### Texto de origem
__________________________________________________

12 de outubro de 2018

Jair bolsonaro, pretenso ditador do Brasil

Vincent Bevins

NYR Daily

Ex-capitão do Exército e candidato da extrema-direita para a presidência do Brasil Jair Bolsonaro posando com soldados, São Paulo, 3 de maio de 2018. Nelson Almeida/AFP/Getty Images

Tradução / Durante a maior parte de seus 27 anos na política, Jair Bolsonaro foi uma figura marginal da extrema direita brasileira, tendo passado por nove partidos diferentes, sempre vociferando seu apoio à ditadura militar do Brasil para um plenário da Câmara quase sempre vazio. Tudo isso mudou. O ex-capitão do Exército conquistou no primeiro turno mais de 46% dos votos na corrida presidencial do Brasil - chegando perto de uma vitória no primeiro turno. Chega ao segundo turno em 28 de outubro como favorito.

O Brasil é uma democracia com eleições presidenciais diretas desde 1989, tendo sido governado por um governo militar brutal no quarto de século precedente. Bolsonaro não é somente nostálgico daquela época; ele é responsável por reintroduzir o ethos político da ditadura preservado e intacto no Brasil moderno.

Em 31 de março de 1964, um grupo de oficiais mal equipados das Forças Armadas brasileiras começou a marchar para o Rio de Janeiro, onde se encontrava o presidente eleito João Goulart. Uma grande conspiração para removê-lo já havia tomado corpo, mas a ação não estava programada para aquele dia. Indignado com o que ele via como comunismo e subversão de Goulart, o general Olímpio Mourão Filho sacou a arma e se dirigiu para a cidade litorânea. Goulart voou para Brasília, a capital, mas quando ficou claro para ele que o alto comando militar estava decidido a derrubá-lo, fugiu e em seguida, sob ameaça de prisão, exilou-se no Uruguai. Os tanques estavam estacionados fora do Congresso e, invocando um “Ato Institucional” sem nenhuma base legal, a Junta cassou os mandatos dos parlamentares de esquerda do Congresso Nacional.

__________________________________________________

(Dados de compreensão de gráficos)
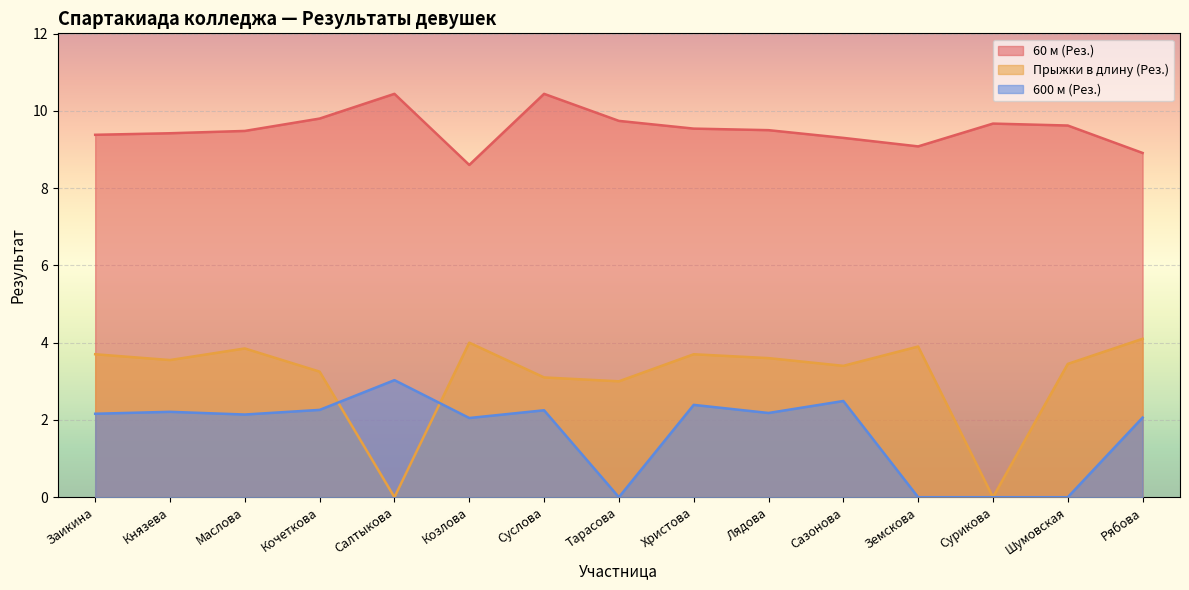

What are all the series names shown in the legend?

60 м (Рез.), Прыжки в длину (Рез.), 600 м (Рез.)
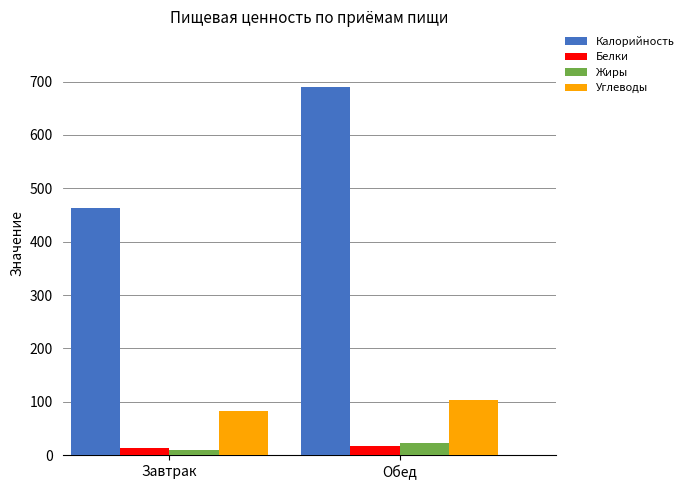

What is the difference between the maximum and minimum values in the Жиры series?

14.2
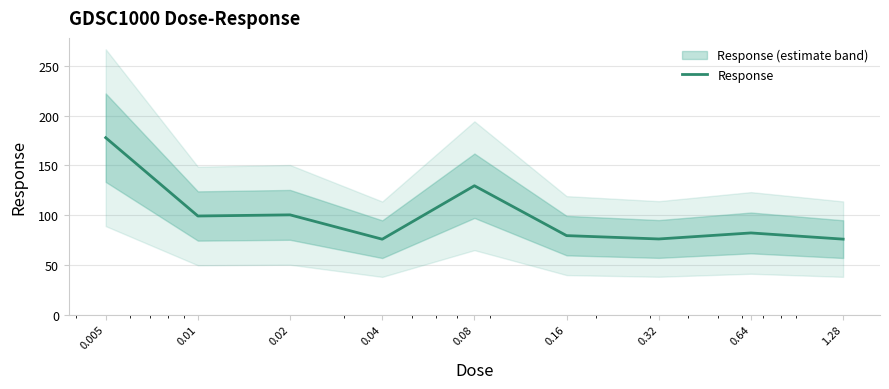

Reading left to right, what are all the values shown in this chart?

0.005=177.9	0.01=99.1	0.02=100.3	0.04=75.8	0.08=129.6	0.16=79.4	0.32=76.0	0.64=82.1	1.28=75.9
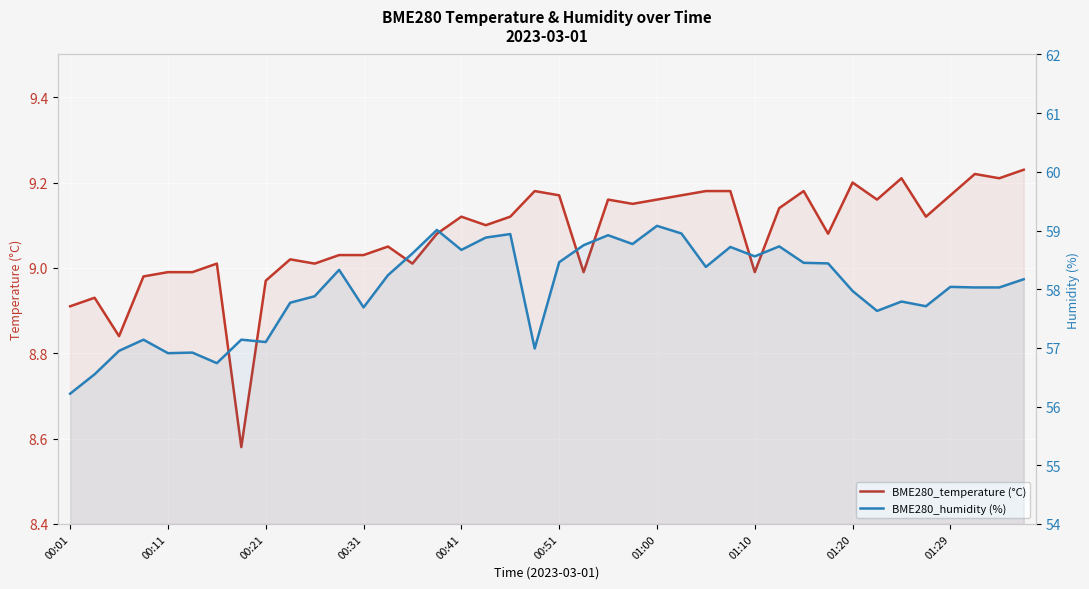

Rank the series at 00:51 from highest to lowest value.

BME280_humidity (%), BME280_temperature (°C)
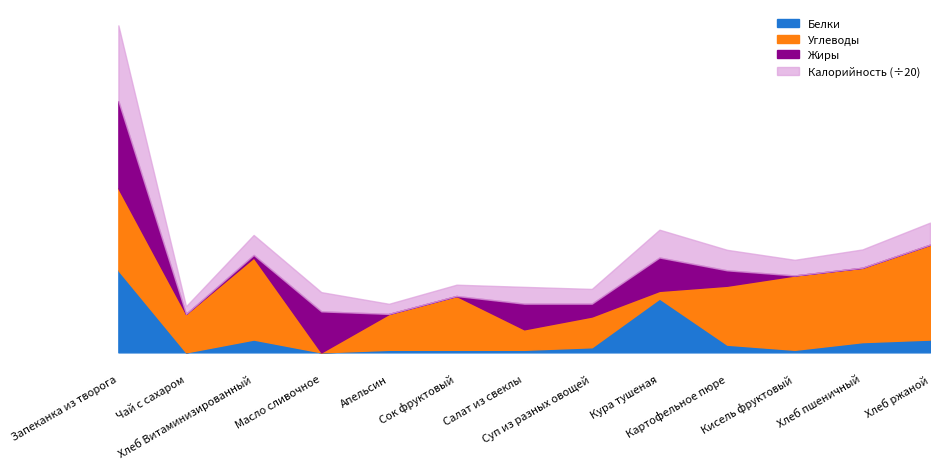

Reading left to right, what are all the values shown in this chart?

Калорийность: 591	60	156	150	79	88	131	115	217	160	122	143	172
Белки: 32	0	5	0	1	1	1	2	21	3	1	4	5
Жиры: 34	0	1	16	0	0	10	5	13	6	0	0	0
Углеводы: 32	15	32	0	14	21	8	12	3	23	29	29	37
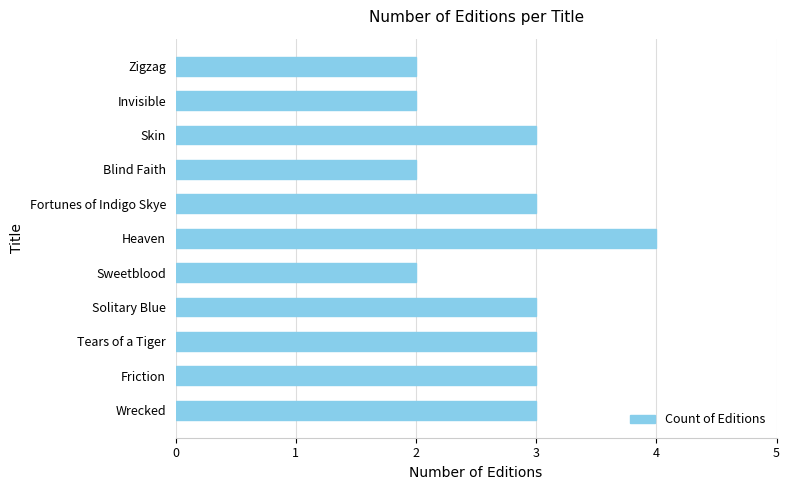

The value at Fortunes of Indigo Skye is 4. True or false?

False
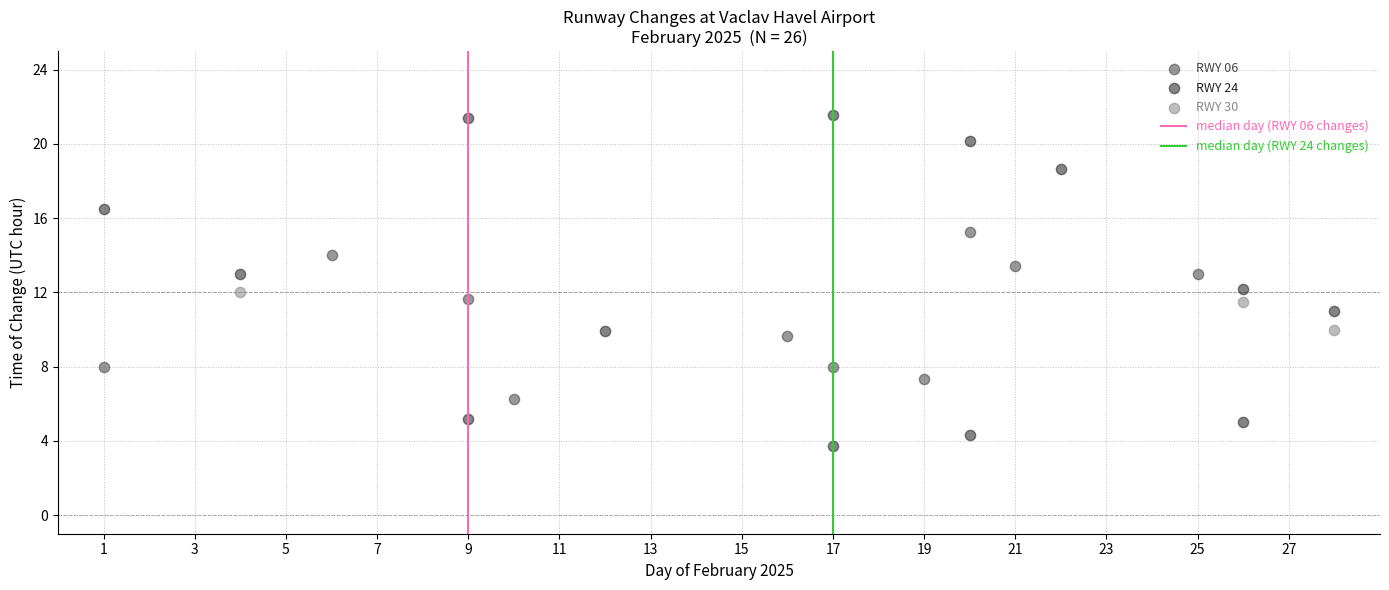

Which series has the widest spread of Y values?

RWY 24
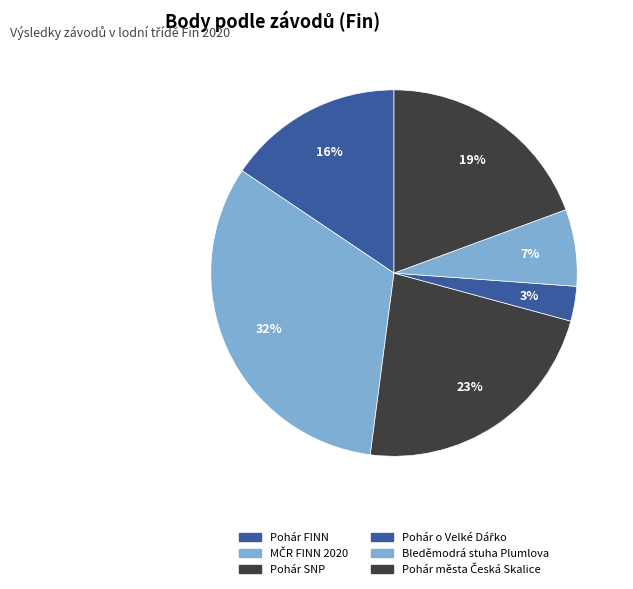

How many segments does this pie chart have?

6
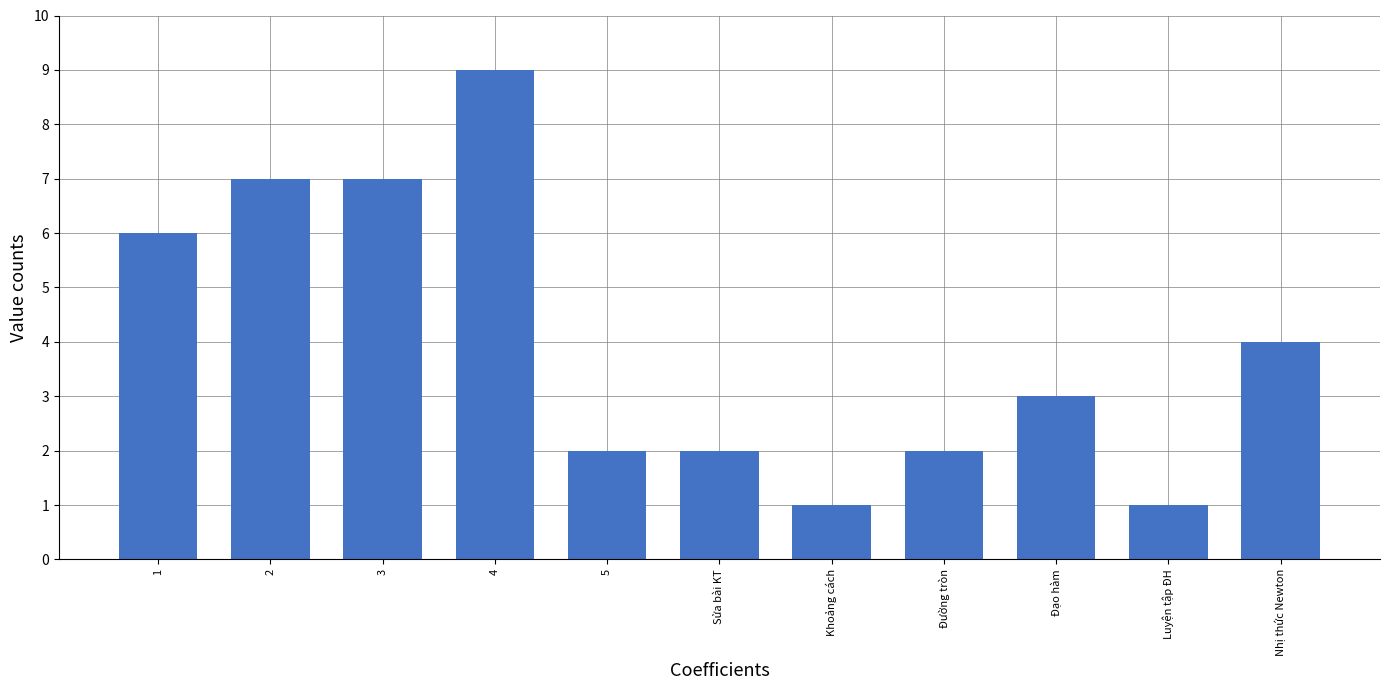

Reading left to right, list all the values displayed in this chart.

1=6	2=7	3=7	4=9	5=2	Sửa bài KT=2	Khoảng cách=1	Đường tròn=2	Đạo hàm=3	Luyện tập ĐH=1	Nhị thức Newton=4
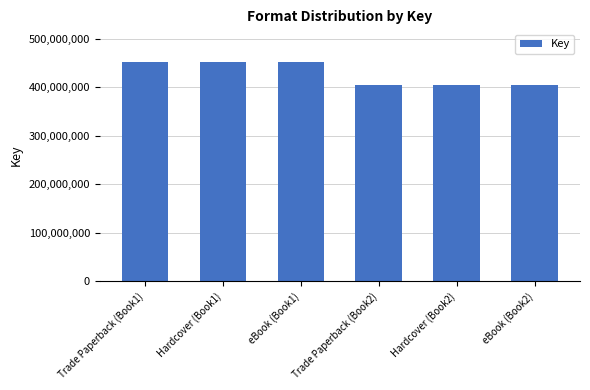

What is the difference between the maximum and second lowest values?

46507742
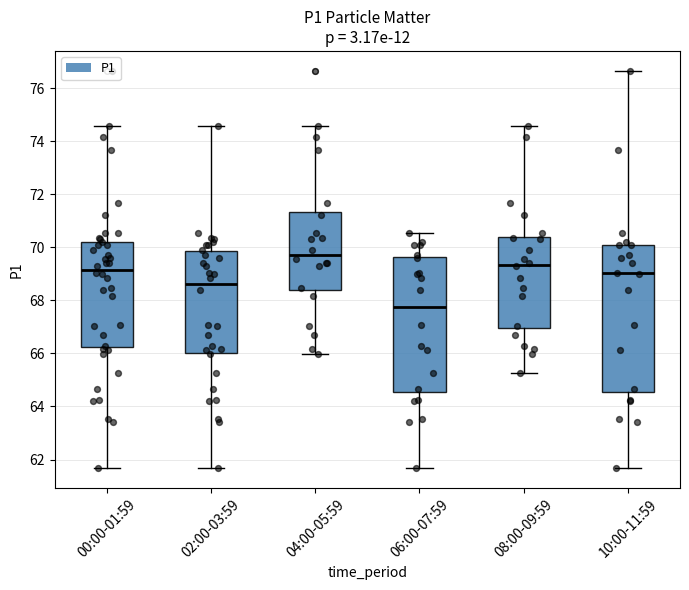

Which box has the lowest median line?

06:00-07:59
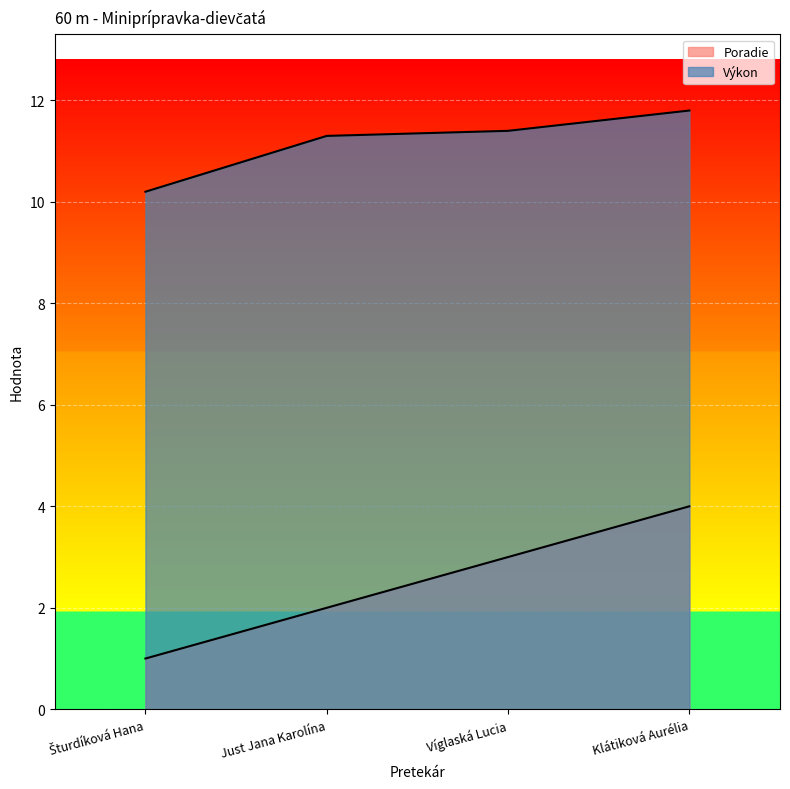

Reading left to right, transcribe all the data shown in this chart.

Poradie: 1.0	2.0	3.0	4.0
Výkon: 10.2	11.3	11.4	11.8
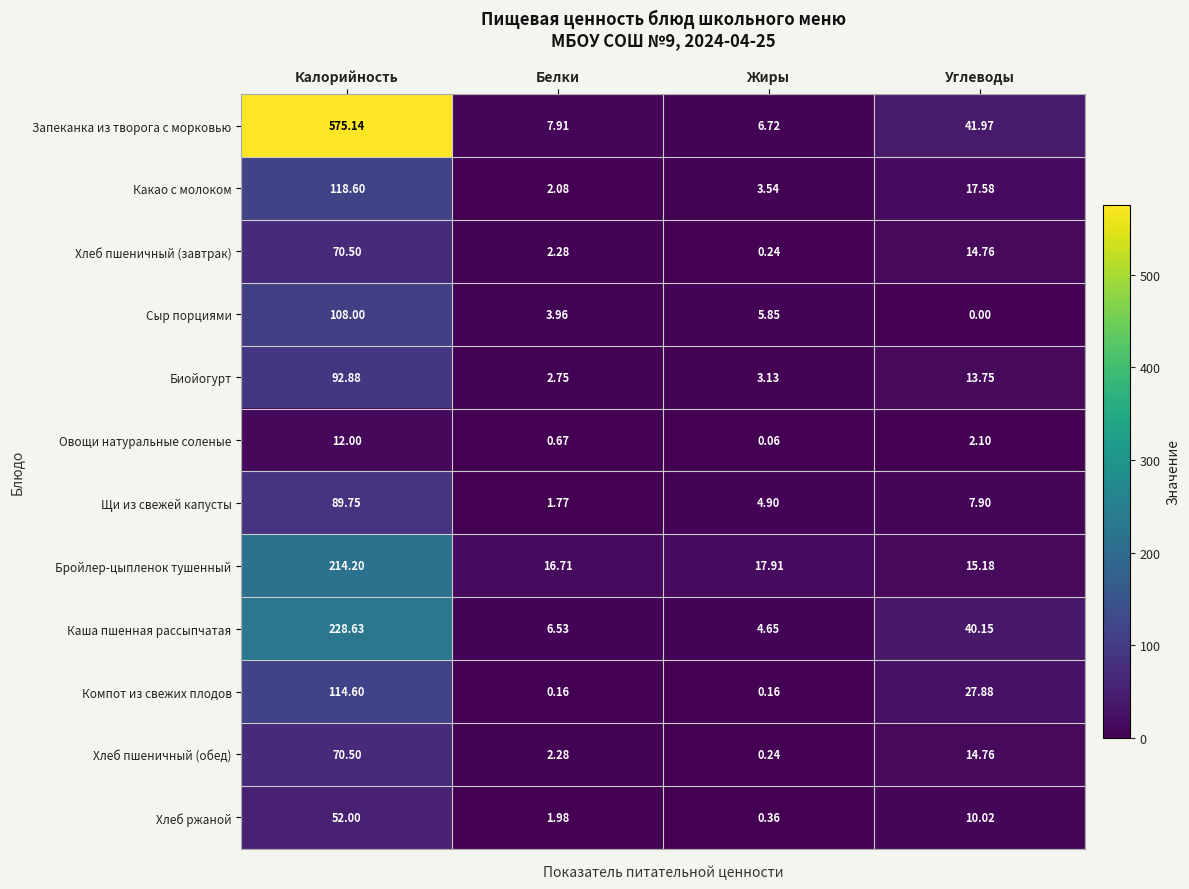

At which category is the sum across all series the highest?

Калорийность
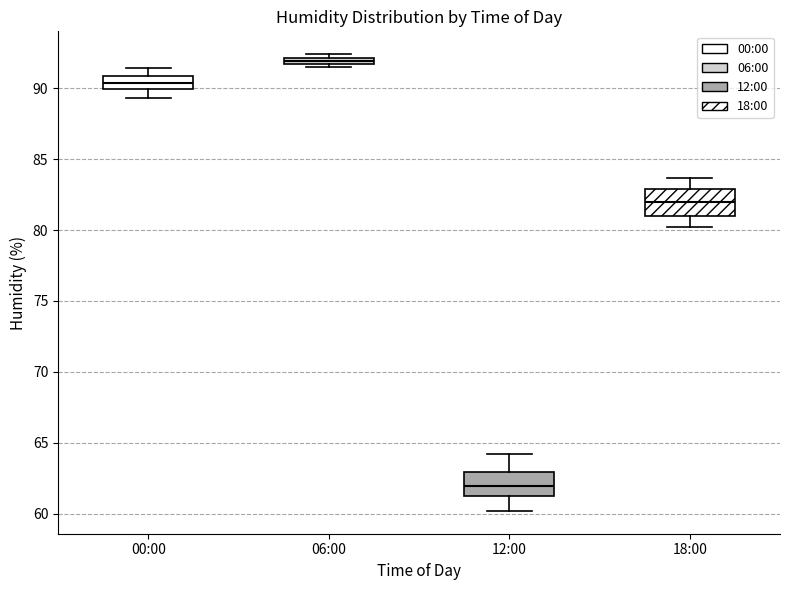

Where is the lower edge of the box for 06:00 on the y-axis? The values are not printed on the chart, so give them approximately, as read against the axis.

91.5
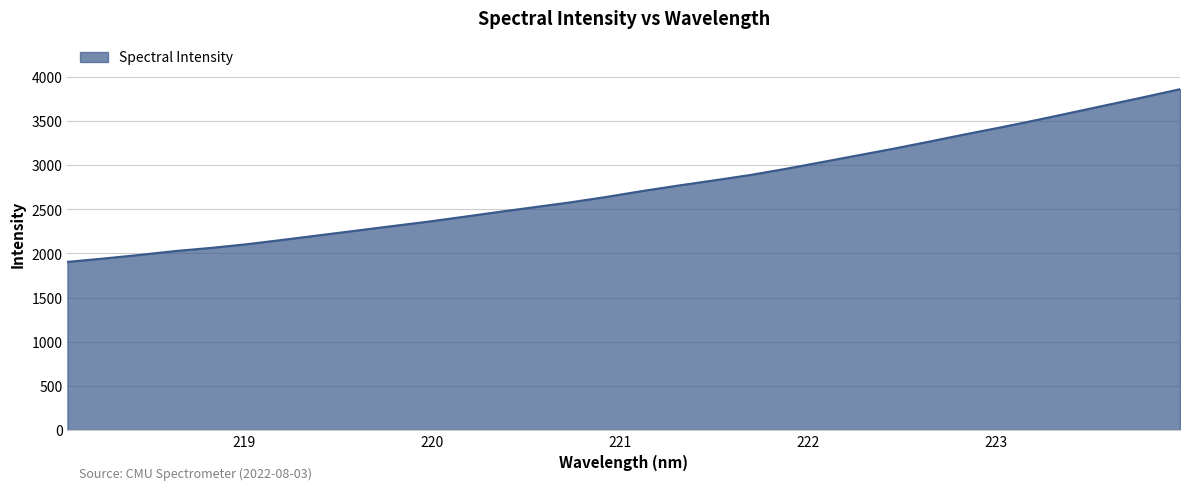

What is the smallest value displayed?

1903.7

__________________________________________________

### Ação necessária
De acordo com o texto sobre Jair Bolsonaro, por quantos partidos diferentes ele passou em seus anos na política? Os dados não têm nenhum papel aqui.

### Resposta à tarefa
Nove partidos.